A natural virus could control devastating pest outbreaks and improve food security for thousands of farmers. In a special video diary, Ken Wilson reports on a long weekend in Zambia.
“We have arranged for you to meet the Vice President at 10am on Sunday. Is this OK?”. That was it, my trip to Zambia was definitely on and I had just a few hours to prepare for my field visit and meet one of the country’s top politicians who was leading their efforts to manage a food security crisis.
For nearly twenty years now, I have been working on an infamous crop pest called the African armyworm. This small 3-4cm long caterpillar feeds on all of the major cereal crops, including maize, rice, sorghum and millet, as well as on pasture grasses where densities typically reach hundreds of insects per square metre.
Together with David Grzywacz at the University of Greenwich and Wilfred Mushobozi at Crop Bioscience Solutions (CBS) Ltd in Tanzania, I have been trying to develop a local natural baculovirus called SpexNPV as a biological pesticide against this serious pest. As part of our research, we have visited more than 60 armyworm outbreaks across Africa in the last four years and clocked up thousands of miles in doing so.
Our research has both applied and fundamental aspects to it. The applied work has recently culminated in the construction of a UK Government-funded biopesticides facility in northern Tanzania, run by CBS. Through this route, production of the SpexNPV biopesticide should start very soon. And once we have a formulated product, this will be registered first in Tanzania and then hopefully throughout Africa.
Devil in the details
The basic science that underpins this applied work has largely been funded by the Sustainable Agriculture Research for International Development (SARID) programme, jointly supported by BBSRC and the UK Government’s Department for International Development (DFID).
There are a number of important questions that we wanted to address during this project: why is the prevalence of natural virus disease so variable and are there any predictable patterns? How much genetic variation is there in the SpexNPV virus and could this stop the build-up of resistance to the biopesticide in armyworms? How does the virus persist during the harsh dry season when there are so few armyworms? And how can we utilise this information to use SpexNPV more intelligently for Africa-wide control of armyworms?
To tackle these questions, we visited lots of armyworm outbreaks in Tanzania to assess the natural prevalence of viral disease, collected caterpillars that had died of the virus, and live caterpillars that appeared healthy. We also set up a network of pheromone traps to collect adult male moths – the males are attracted to the trap by the artificial scent of sexy females. We then took all these back to the laboratory in Lancaster and did lots of genetic analyses and bioassays, and found out some really interesting stuff – ecological details that could help us control armyworm. For instance, the presence of a bacterium, Wolbachia, increases their susceptibility to the virus. (See my publications page for more).
On the road again
As part of the SARID project, we also established a website called ArmyWeb, which acts as a ‘one-stop shop’ for lay people, scientists and other stakeholders to access information about the African armyworm and its control.

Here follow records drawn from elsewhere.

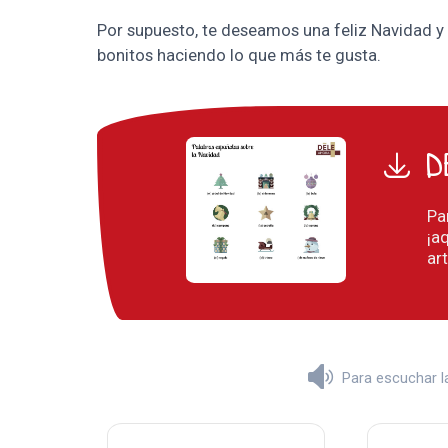
Por supuesto, te deseamos una feliz Navidad y 
bonitos haciendo lo que más te gusta.
D
Pa
¡a
ar
Para escuchar la 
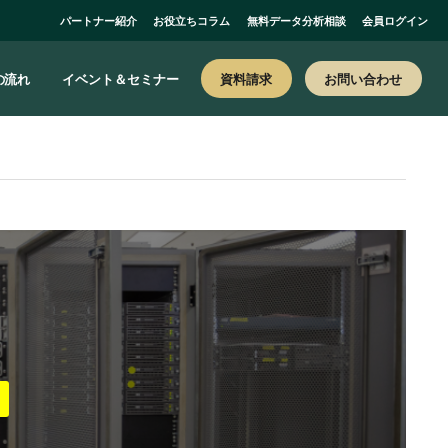
パートナー紹介
お役立ちコラム
無料データ分析相談
会員ログイン
お問い合わせ
の流れ
イベント＆セミナー
資料請求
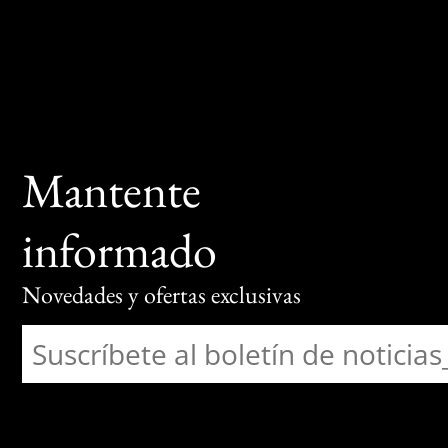
Mantente
informado
Novedades y ofertas exclusivas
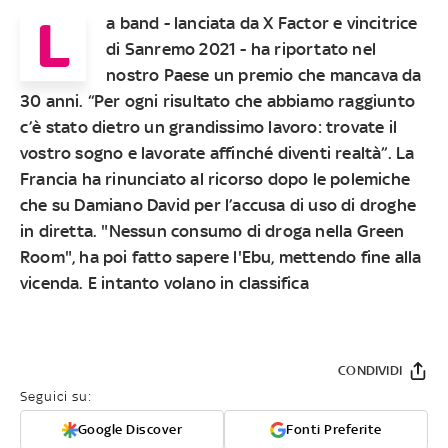
L
a band - lanciata da X Factor e vincitrice
di Sanremo 2021 - ha riportato nel
nostro Paese un premio che mancava da
30 anni. “Per ogni risultato che abbiamo raggiunto
c’è stato dietro un grandissimo lavoro: trovate il
vostro sogno e lavorate affinché diventi realtà”. La
Francia ha rinunciato al ricorso dopo le polemiche
che su Damiano David per l’accusa di uso di droghe
in diretta. "Nessun consumo di droga nella Green
Room", ha poi fatto sapere l'Ebu, mettendo fine alla
vicenda. E intanto volano in classifica
CONDIVIDI
Seguici su:
Google Discover
Fonti Preferite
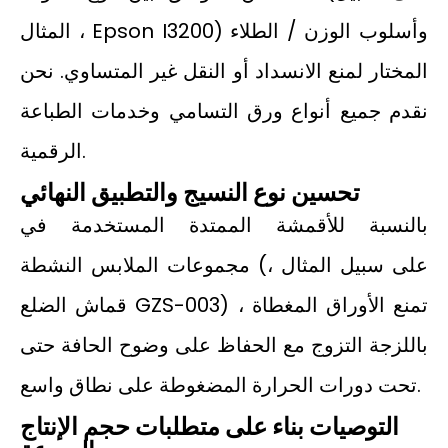
المثال ، Epson I3200) وأسلوب الوزن / الطلاء
المختار لمنع الانسداد أو النقل غير المتساوي. نحن
نقدم جميع أنواع ورق التسامي وخدمات الطباعة
الرقمية.
تحسين نوع النسيج والتطبيق النهائي
بالنسبة للأقمشة الممتدة المستخدمة في
مجموعات الملابس النشطة (على سبيل المثال ،
قماش الضلع GZS-003) ، تمنع الأوراق المغطاة
باللزجة التزوج مع الحفاظ على وضوح الحافة حتى
تحت دورات الحرارة المضغوطة على نطاق واسع.
التوصيات بناء على متطلبات حجم الإنتاج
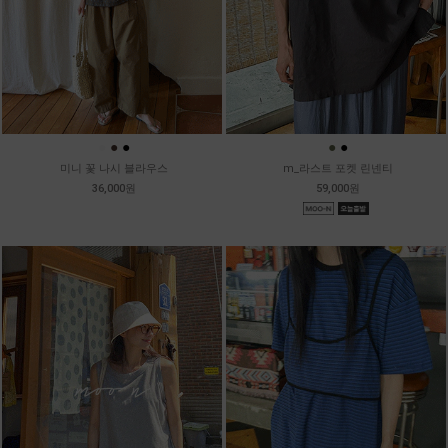
●
●
●
●
●
미니 꽃 나시 블라우스
m_라스트 포켓 린넨티
36,000원
59,000원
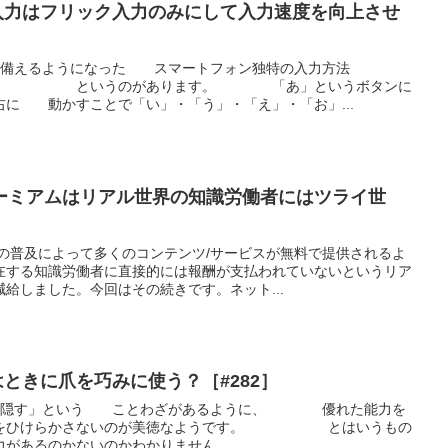
の入力はフリック入力のみにして入力速度を向上させ
を備えるようになった スマートフォン独特の入力方法
 というのがあります。 「あ」というボタンに
右に 動かすことで「い」・「う」・「え」・「お」...
ーミアムはリアル世界の知識労働者にはツライ世
の普及によって多くのコンテンツ/サービスが無料で提供されるよ
在する知識労働者に直接的には報酬が支払われていないというリア
給しました。今回はその続きです。ネット...
はときに爪を巧みに使う？［#282］
爪を隠す」という ことわざがあるように、 優れた能力を
れをひけらかさないのが美徳なようです。 とはいうもの
力があるのかないのかわかりません。 ...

It was through this website that I was contacted in mid-December by Brother Paul Desmarais, Director of the Kasisi Agricultural Training Centre in Lusaka, Zambia. His email said that they had been “hit by armyworms” and that they had large commercial fields of organic maize that they wanted to protect without using chemicals. He had read about SpexNPV on our website and wanted to know where they could purchase some.
Although I had been to Zambia several times, I had never collected armyworms from there. So I replied to Br. Paul that although SpexNPV was not yet commercially available, I would like to visit him to discuss various options, collect some armyworm samples, and visit some other local farmers in the district who had been hit by armyworms. He put me in touch with his colleague Donald Zulu, who agreed to host my visit.
Unfortunately, I was committed to speaking at the British Ecological Society (BES) meeting in Birmingham on December 20th, so I booked a flight to Zambia for the following day. As I was anxious to get back to the UK before Christmas, this also meant that I could only stay in the country for 32 hours if I was to get back in time. Together with the five flights, nearly 40 hours of flying, and around 10,000 air miles, it promised to be a rather hectic and long weekend!
Whilst at the BES meeting, I received an email from Donald, who said that they had arranged for me to meet the Vice-President of Zambia, Dr Guy Scott, who also chairs the Zambian Government’s Disasters and Mitigation Committee, on the morning I was due to leave the country “to explore different armyworm mitigation options”.
I also met Mrs Annie Matutu, an inspirational farmer who managed to save half her maize crop from armyworms by using conventional chemical pesticide, but lost overnight the other (unsprayed) half to a voracious hoard of caterpillars. Both Dr Scott and Mrs Matutu were keen to learn more about SpexNPV and I promised them that one day I would return with some for them.
About Ken Wilson
Professor Ken Wilson is an evolutionary ecologist based at Lancaster University and is interested in the interactions between insects and their pathogens, especially baculoviruses. He has been obsessed with the African armyworm ever since his first field visit to Kenya in 1989, and has been ‘armyworm chasing’ ever since.